Mary Pat Higgins, director of the Dallas Holocaust and Human Rights Museum.

Diverse group of experts address issue in historical and contemporary context

DAVID TAFFET | Senior Staff Writer

This week, the Dallas Holocaust and Human Rights Museum began a new online series of discussions on race and racism in our community. Museum director Mary Pat Higgins began the series with a discussion with Kamilah

Collins, president of Collins Collaborations, to talk about why the series was important and to define terms to establish a common knowledge base.

Higgins said Collins, who will moderate the future discussions, has consulted with the museum before.

“She worked with the museum’s exhibit designers to make sure we weren’t reinforcing bias,” Higgins explained, adding that Collins has also led workshops for the museum staff and board.

The new Holocaust museum, with its expanded mission of teaching about human rights including the struggle for LGBT equality, opened in September. Less than six months later, the museum building closed for the coronavirus lockdown, and museum officials found new ways to present the history of groups struggling to achieve equal rights.
The monthly series on racism continues in August with a discussion on Dallas’ racial history, with speakers from the Black, Latinx and Native American communities. The final two discussions will be about the present and the future.

The present will present personal testimonies of what racism looks like in Dallas today, what’s been accomplished and what needs to be done.

The series will look at “what issues are still prevalent,” Higgins said. “We’ll try to figure out how to move forward as people of different perspectives discuss their hopes for the future.”

The discussion of Dallas in the future includes strategies to combat systemic racism, including steps to take in areas of education, housing, employment, policing and incarceration. “The discussion of the future is a call to action,” Higgins said. “We’ve presented history and the pain and reality of the present. Now let’s be part of the solution.”
The speakers for upcoming discussions are still being finalized.

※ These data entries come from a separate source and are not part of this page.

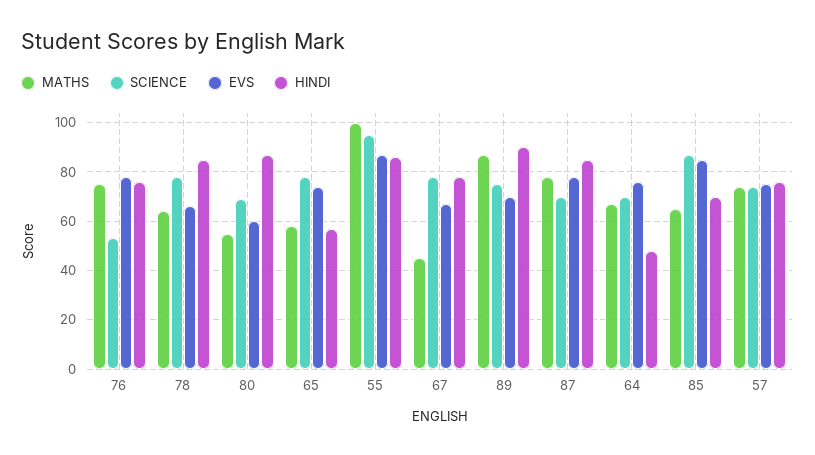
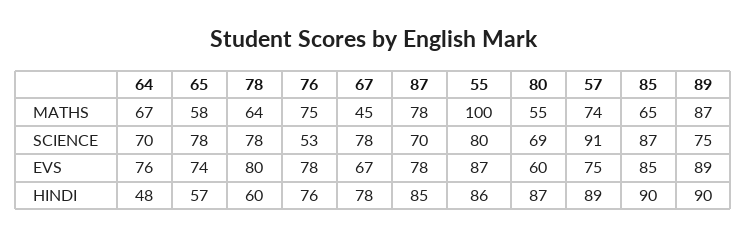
EVS, 78: 65 -> 80
HINDI, 78: 85 -> 60
SCIENCE, 55: 95 -> 80
EVS, 89: 70 -> 89
HINDI, 85: 70 -> 90
SCIENCE, 57: 75 -> 91
HINDI, 57: 75 -> 89

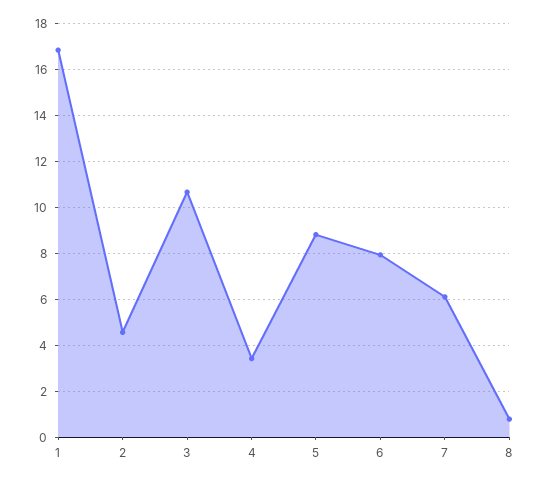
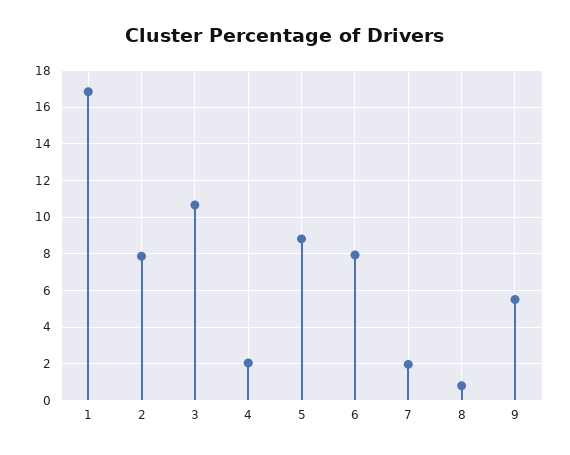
2: 4.5 -> 8
4: 3.5 -> 2
7: 6 -> 2
9: none -> 5.5

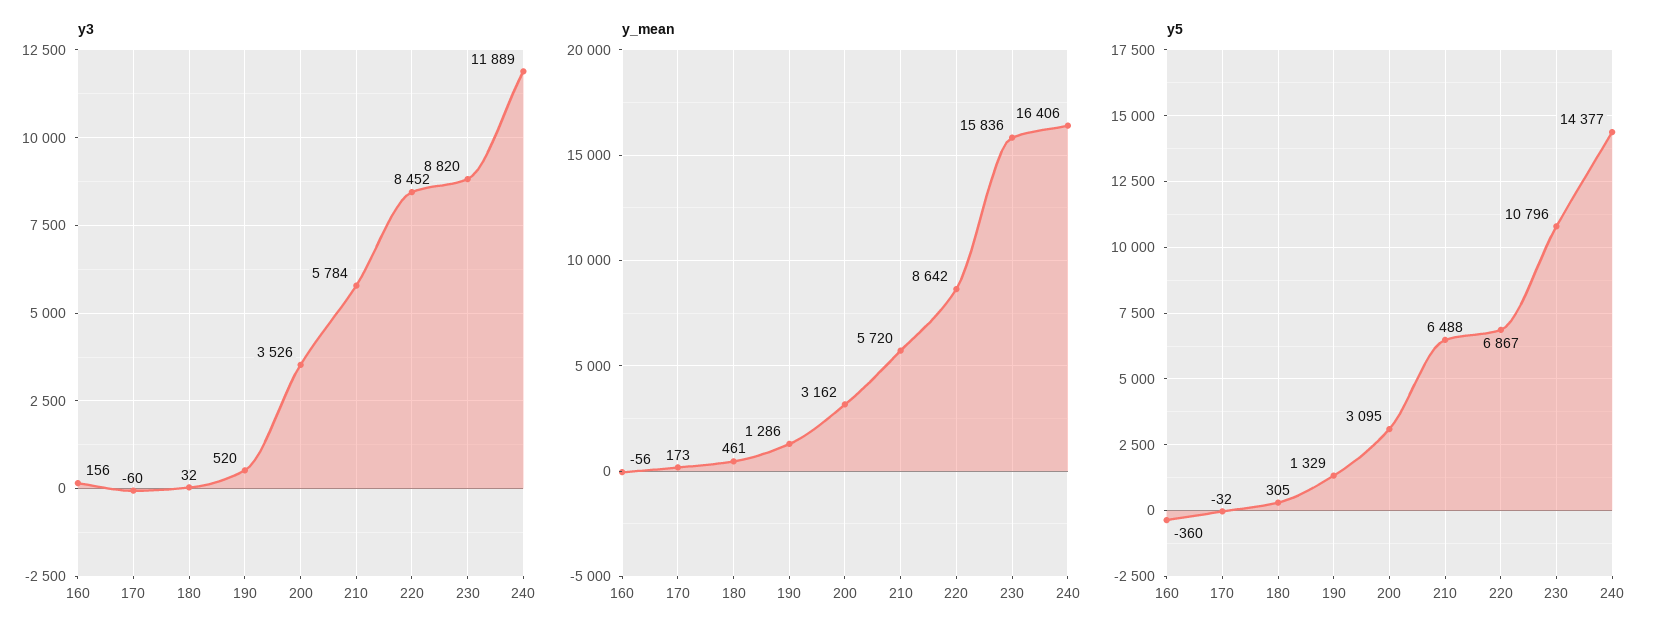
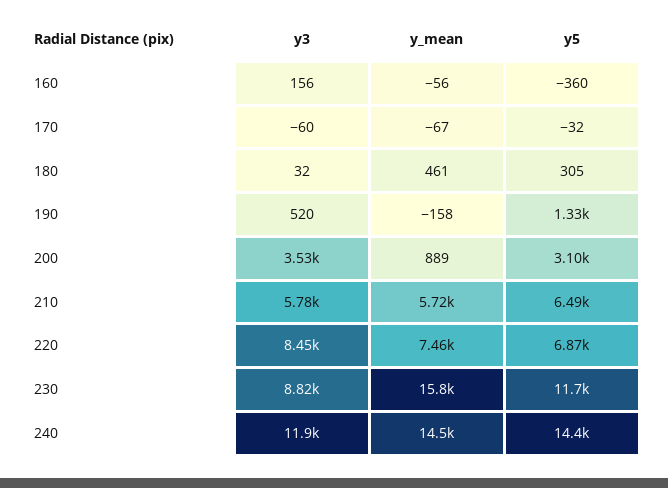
y_mean, 170: 173 -> -67
y_mean, 190: 1286 -> -158
y_mean, 200: 3162 -> 889
y_mean, 220: 8642 -> 7460
y_mean, 240: 16406 -> 14500
y5, 230: 10796 -> 11700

The old museum, located across the DART tracks from the new building in the West End, was called the Dallas Holocaust Museum for Education and Tolerance. As they began raising money for the new museum, donors, museum visitors and Holocaust survivors thought we could do better than just tolerate each other in Dallas as the former name suggested.

So while the history of the Holocaust remains the focus of the new museum, the exhibits extend beyond that. The post-Holocaust human rights movement and the continuing history of genocide are also explored. The current special exhibit, “The Fight for Civil Rights in the South,” opened just a month before everything shut down and so has been extended until January. Higgins hopes the museum can open in time for people to get to see it in person. In the meantime, a virtual tour is available on the museum website.

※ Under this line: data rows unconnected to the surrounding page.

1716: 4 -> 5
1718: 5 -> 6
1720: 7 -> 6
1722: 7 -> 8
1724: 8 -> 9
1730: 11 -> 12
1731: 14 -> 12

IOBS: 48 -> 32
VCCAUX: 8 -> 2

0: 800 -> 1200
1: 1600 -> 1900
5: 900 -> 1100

The next exhibit that will run February through May, 2021, is “Stonewall Rising” from the Newseum in Washington, D.C.

Higgins said she’s excited about bringing in that exhibit, but also a little nervous, hoping the building will open in plenty of time to have a full schedule of events around “Stonewall Rising.”
Until the museum reopens, “we pivoted to offering virtual programs,” Higgins said. “One silver lining, we can reach more people.”

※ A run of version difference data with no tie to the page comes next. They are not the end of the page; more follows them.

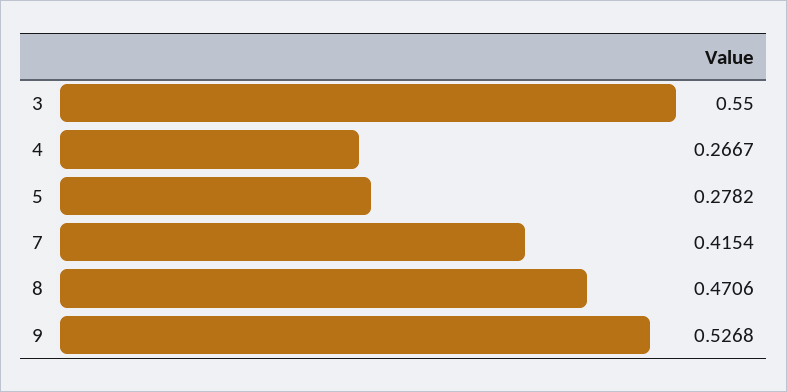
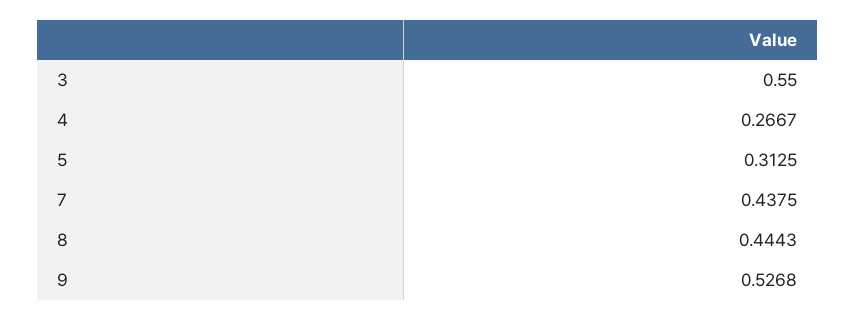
5: 0.2782 -> 0.3125
7: 0.4154 -> 0.4375
8: 0.4706 -> 0.4443

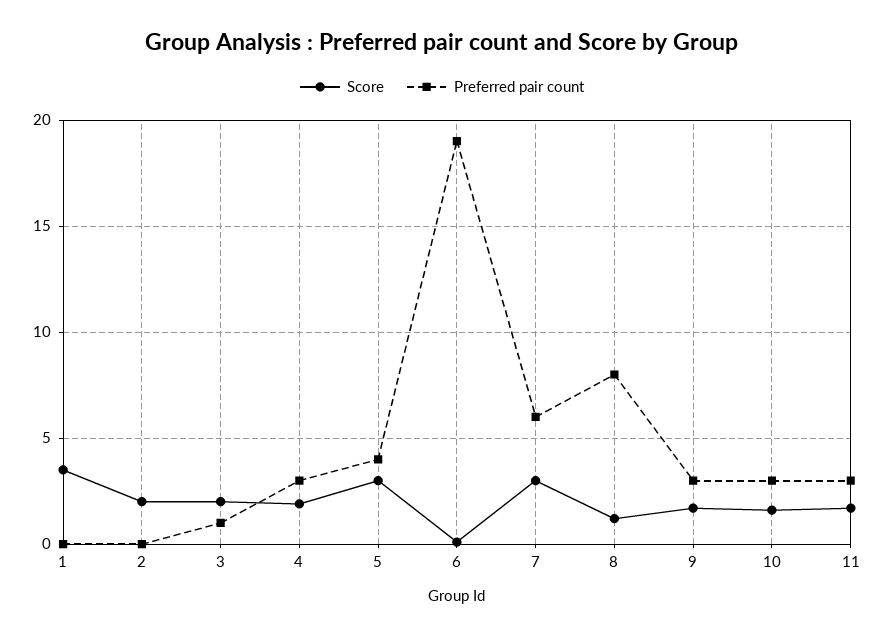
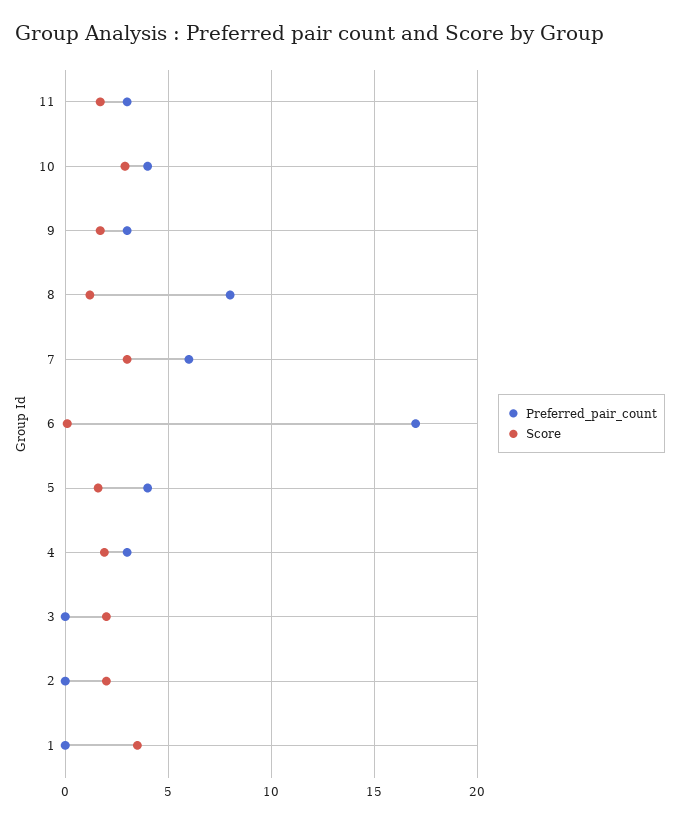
Preferred pair count, 3: 1 -> 0
Score, 5: 3 -> 1.5
Preferred pair count, 6: 19 -> 17
Score, 10: 1.5 -> 3
Preferred pair count, 10: 3 -> 4

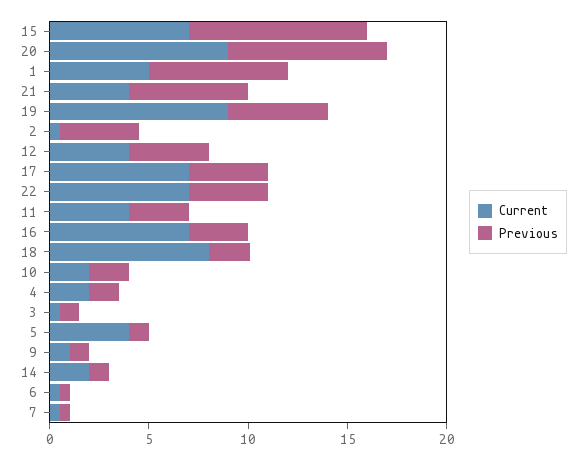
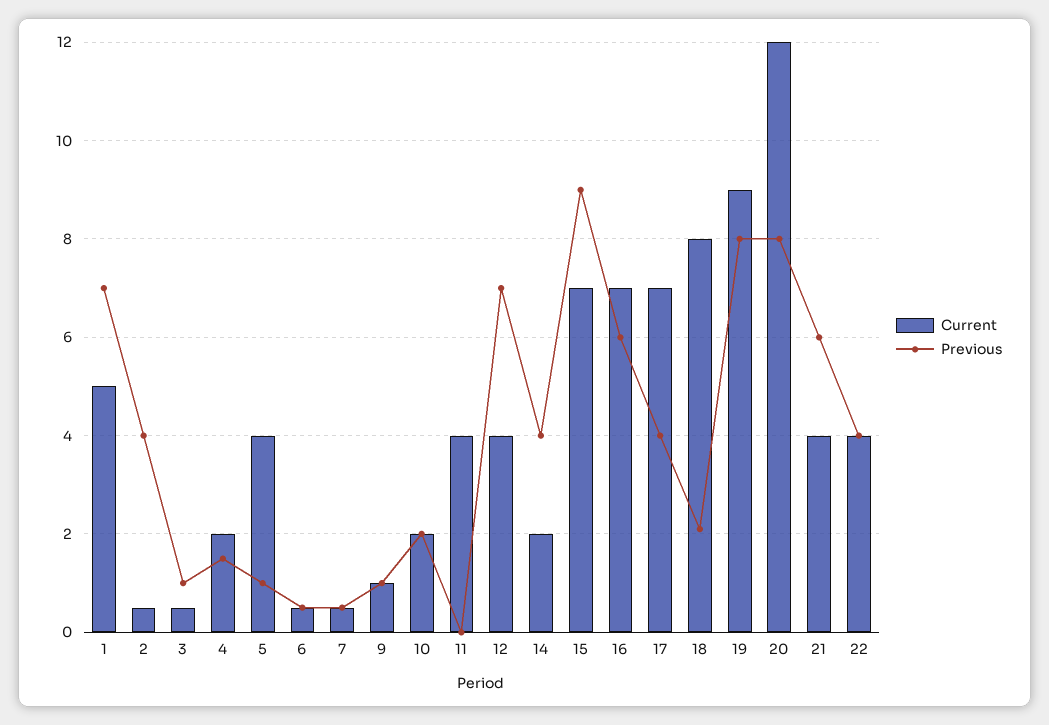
Current, 20: 9 -> 12
Previous, 19: 5 -> 8
Previous, 12: 4 -> 7
Current, 22: 7 -> 4
Previous, 11: 3 -> 0
Previous, 16: 3 -> 6
Previous, 14: 1 -> 4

Indeed, more than 500 people had already signed up for part one of the discussion on race and racism and more will see the discussion on the museum’s YouTube channel: DHHRM.
She said that even once the museum reopens, they plan to continue virtual programming that is reaching people all over the country and also engaging regular museum visitors more often.

Referring again to the series on racism, Higgins said she considers her museum staff experts on presenting history. But often the museum is called upon to help solve current city problems. Mayor Mike Rawlings appointed Higgins to a committee to figure out what to do with the Robert E. Lee statue that was finally removed from what’s now known as Turtle Creek Park.

But Higgins said she wants to be part of the process to change policies that need to be changed to make Dallas a more inclusive city. “We see our role as being conveners,” she said.

For Higgins that means launching from a deep understanding of history hoping to come up with ideas to lead us into a better future.